Q. Historians often refer to King Richard’s supposed treatment of Sir Henry Wyatt. The story of Wyatt’s ‘imprisonment’ is a good example of how myths have been reported as facts, and how those facts have subsequently influenced later writers. A recent example of myth inspiring fiction occurs in Hilary Mantel’s Wolf Hall (2009). On pages 324 – 325, the author discusses Henry Wyatt’s imprisonment in the Tower of London and his subsequent torture, directed personally by Richard III. Is there any historical evidence to support this?
A. No. Although, to the author’s credit, she is merely reporting the ‘facts’ as they appear in other historical works. Wyatt was an agent of Henry VII who later became a councillor to Henry VIII, but this story actually relates to his recorded imprisonment and torture in Scotland which was of course a separate country with its own reigning monarch, James III (1451–1488). He was incarcerated in dismal conditions in Scotland from c.1483 to 1485. When Henry VII became king he helped ransom him. There is no known supporting evidence that Henry Wyatt was ever taken into custody by Richard III or that he was imprisoned in the Tower of London in Richard’s reign. His alleged incarceration and torture at the hands of Richard is derived from a family tradition which exaggerated Wyatt’s already colourful career as a faithful Tudor supporter who suffered for his loyalty. The story was copied into the Wyatt family papers in 1731 from a lost original.
To discover more about Henry Wyatt and the myth concerning his torture by Richard III, you can read Annette Carson’s seminal paper, ‘The Questionable Legend of Henry Wyatt’ (2012) here. The paper was published in 2012 in the Ricardian Register of the American Branch of the Richard III Society. It was published in shortened form in the Society’s Ricardian Bulletin (September 2011).
With our very grateful thanks to Annette Carson for her kind permission to publish this paper.
You can also view this paper on Annette’s website here.

→ WHAT YOU HAVE TO DO: According to the text on Henry Wyatt, in which country was he actually imprisoned and tortured?

→ SUPPLIED MATERIAL:
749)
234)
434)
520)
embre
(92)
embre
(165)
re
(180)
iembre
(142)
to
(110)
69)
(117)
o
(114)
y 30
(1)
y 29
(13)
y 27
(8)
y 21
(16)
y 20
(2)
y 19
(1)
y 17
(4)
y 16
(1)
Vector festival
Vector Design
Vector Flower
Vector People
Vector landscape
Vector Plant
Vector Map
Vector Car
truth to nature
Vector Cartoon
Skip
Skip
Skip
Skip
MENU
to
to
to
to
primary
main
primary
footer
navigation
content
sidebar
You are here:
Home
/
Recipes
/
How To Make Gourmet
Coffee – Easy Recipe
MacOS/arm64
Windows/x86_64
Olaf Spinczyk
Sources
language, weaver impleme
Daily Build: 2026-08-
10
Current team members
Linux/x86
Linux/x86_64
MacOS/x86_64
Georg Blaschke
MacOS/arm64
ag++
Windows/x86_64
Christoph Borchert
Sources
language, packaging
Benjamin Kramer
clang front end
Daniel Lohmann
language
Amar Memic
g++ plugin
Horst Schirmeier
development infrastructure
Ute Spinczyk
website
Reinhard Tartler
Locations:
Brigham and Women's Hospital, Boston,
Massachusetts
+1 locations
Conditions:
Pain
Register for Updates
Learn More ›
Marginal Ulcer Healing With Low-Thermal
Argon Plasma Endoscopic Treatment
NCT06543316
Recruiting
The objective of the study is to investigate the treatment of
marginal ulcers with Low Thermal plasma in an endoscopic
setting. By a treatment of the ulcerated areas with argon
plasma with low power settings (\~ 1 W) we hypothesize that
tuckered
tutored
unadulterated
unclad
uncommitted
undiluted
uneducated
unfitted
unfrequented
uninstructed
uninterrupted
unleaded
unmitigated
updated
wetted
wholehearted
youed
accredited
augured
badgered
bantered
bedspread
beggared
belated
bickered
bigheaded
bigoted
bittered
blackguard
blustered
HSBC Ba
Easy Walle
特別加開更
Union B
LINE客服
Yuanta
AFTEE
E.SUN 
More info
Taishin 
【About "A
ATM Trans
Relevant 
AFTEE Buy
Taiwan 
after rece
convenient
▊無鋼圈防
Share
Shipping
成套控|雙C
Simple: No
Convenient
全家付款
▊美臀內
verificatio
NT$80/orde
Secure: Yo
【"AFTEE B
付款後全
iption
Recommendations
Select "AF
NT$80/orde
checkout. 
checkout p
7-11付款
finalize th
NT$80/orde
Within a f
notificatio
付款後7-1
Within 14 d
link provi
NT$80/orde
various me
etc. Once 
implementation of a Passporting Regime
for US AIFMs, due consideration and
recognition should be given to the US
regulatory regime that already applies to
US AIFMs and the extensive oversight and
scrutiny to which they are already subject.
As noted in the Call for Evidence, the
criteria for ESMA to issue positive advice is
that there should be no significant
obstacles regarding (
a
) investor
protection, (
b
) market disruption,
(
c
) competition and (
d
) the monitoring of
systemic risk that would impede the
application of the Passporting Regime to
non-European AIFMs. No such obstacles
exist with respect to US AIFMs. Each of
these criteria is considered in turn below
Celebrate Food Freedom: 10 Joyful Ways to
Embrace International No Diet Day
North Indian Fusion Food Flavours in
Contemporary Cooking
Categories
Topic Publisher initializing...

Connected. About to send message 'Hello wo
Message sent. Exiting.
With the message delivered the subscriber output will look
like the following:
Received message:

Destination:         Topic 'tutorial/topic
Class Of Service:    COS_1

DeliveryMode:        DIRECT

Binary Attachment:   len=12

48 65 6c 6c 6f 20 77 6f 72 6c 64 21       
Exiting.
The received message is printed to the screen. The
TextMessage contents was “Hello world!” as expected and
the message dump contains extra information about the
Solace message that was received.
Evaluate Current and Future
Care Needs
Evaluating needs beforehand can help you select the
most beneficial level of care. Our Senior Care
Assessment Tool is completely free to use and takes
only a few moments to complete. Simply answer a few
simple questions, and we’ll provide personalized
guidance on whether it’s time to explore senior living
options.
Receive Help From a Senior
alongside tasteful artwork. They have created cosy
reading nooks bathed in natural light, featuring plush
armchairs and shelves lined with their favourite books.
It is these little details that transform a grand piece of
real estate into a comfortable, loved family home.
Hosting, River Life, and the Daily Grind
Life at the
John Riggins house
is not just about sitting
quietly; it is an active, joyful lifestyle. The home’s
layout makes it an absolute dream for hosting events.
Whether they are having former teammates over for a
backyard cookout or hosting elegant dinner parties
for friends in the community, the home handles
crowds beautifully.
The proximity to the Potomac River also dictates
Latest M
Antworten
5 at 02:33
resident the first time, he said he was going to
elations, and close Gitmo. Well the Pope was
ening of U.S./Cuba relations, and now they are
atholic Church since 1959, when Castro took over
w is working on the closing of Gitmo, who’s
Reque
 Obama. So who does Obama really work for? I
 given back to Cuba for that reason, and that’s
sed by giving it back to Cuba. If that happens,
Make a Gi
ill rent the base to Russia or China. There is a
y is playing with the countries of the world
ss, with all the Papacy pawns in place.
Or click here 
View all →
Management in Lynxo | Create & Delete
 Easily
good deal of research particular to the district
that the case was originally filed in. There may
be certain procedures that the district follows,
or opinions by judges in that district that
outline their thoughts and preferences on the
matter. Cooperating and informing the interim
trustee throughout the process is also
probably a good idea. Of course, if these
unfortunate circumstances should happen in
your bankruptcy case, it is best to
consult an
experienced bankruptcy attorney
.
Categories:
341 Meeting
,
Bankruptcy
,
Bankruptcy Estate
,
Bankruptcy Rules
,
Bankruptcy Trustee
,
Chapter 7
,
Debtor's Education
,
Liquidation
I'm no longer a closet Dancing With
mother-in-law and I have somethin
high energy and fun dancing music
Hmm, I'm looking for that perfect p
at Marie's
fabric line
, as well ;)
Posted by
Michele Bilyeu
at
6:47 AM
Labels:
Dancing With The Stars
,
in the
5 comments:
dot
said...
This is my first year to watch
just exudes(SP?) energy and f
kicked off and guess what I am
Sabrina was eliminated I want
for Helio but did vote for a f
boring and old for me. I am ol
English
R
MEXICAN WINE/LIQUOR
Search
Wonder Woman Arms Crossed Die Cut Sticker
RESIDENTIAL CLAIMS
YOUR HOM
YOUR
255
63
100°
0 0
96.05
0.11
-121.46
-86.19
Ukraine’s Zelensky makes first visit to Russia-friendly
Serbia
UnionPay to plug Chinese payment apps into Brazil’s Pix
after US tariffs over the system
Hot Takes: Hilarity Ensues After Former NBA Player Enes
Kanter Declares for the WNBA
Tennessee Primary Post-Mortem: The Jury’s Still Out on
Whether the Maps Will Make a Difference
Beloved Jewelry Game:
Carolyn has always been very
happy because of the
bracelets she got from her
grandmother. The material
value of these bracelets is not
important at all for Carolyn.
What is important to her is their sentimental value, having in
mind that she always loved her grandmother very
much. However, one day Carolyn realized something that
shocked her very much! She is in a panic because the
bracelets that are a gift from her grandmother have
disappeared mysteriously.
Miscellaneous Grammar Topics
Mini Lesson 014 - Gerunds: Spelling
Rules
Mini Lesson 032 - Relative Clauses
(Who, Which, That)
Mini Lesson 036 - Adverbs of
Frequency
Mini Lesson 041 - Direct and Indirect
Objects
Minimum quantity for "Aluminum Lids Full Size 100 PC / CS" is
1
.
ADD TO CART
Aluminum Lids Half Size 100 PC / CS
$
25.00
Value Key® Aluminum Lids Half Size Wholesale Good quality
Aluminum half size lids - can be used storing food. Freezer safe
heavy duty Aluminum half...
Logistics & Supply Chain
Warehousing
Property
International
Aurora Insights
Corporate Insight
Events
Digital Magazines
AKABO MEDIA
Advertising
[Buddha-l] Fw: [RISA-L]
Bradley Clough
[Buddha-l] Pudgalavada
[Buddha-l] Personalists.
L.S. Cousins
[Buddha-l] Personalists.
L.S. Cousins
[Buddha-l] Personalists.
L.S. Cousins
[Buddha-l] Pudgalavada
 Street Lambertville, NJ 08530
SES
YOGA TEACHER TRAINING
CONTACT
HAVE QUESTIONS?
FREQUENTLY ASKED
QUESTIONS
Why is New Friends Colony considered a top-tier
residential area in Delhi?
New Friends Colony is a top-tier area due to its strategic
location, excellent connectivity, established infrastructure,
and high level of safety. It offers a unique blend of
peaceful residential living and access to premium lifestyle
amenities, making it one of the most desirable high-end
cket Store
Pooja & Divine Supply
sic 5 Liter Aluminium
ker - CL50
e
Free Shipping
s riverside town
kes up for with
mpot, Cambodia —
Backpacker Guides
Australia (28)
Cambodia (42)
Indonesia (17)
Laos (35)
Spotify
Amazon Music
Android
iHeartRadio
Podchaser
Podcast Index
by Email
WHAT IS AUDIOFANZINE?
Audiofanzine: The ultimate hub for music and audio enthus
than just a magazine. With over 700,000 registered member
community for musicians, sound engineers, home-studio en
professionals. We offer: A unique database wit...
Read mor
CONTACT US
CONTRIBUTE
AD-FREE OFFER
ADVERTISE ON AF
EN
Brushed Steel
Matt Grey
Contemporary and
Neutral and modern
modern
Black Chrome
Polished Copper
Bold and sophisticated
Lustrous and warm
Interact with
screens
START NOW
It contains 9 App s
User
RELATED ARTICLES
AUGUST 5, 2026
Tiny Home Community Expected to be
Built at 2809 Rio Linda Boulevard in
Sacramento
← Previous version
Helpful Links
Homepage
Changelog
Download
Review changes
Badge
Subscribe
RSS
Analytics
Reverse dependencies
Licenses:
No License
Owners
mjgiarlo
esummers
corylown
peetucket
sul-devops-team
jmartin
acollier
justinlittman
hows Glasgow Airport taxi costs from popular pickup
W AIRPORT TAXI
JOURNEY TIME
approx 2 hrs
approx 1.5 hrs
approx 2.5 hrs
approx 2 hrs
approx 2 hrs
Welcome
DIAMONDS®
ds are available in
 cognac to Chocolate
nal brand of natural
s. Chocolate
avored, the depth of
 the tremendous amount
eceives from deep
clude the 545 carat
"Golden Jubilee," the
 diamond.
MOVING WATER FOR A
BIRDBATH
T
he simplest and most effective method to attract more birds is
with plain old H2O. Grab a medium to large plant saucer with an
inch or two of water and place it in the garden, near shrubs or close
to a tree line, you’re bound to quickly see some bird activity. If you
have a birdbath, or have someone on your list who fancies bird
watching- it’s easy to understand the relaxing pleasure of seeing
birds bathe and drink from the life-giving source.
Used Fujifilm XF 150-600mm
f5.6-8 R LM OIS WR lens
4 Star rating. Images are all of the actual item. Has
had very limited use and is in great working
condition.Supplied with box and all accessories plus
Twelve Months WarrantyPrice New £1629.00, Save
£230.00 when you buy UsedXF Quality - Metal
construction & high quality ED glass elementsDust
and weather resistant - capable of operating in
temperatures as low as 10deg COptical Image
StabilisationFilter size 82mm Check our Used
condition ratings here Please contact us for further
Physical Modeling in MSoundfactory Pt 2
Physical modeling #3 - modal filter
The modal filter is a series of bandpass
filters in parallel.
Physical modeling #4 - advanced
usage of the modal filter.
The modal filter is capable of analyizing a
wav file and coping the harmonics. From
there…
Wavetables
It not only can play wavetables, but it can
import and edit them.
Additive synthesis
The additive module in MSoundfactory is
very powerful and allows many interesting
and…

→ TASK OUTPUT: Scotland